Which lines of the data below hold "pixels"? Copy each of them.

╭──

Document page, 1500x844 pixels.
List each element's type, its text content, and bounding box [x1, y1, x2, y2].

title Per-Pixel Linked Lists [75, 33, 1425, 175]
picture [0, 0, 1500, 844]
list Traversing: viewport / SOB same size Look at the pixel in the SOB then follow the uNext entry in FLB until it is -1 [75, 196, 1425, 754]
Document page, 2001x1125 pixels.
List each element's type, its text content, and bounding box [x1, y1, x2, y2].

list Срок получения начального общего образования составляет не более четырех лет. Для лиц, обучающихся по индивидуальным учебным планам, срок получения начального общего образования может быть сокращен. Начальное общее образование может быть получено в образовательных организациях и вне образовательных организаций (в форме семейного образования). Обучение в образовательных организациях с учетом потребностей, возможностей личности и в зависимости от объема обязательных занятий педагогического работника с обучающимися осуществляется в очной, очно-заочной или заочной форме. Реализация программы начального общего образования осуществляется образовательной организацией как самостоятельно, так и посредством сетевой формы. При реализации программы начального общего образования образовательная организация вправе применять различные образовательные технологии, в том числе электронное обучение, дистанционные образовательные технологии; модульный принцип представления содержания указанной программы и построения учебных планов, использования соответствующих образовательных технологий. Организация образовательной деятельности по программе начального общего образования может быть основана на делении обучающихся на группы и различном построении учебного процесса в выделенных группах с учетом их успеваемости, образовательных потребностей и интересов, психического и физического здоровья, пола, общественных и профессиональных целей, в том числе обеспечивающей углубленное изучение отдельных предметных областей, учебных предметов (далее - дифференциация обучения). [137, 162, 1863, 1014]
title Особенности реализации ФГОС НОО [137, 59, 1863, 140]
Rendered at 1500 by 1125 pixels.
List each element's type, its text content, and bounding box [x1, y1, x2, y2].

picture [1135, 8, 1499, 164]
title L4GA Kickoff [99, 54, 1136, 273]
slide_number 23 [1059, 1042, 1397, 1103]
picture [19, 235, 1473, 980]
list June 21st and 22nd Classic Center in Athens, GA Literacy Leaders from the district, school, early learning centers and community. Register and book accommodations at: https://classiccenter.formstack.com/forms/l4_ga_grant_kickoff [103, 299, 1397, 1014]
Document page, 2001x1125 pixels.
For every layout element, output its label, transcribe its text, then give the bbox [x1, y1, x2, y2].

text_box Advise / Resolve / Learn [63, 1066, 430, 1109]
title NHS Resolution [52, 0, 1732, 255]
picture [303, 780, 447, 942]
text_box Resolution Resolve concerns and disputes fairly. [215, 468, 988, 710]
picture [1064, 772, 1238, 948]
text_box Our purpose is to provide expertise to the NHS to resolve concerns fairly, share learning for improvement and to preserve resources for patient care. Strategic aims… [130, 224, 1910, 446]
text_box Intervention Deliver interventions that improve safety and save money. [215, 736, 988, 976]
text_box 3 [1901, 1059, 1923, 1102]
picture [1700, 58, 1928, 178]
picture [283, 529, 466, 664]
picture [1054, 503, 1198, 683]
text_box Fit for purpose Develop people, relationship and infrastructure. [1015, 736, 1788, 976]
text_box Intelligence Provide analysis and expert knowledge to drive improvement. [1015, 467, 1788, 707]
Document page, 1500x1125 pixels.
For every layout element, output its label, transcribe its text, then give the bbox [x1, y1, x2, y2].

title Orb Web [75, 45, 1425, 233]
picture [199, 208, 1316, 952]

╰──

Result of this exercise
Document page, 1500x844 pixels.
Document page, 2001x1125 pixels.
Rendered at 1500 by 1125 pixels.
Document page, 2001x1125 pixels.
Document page, 1500x1125 pixels.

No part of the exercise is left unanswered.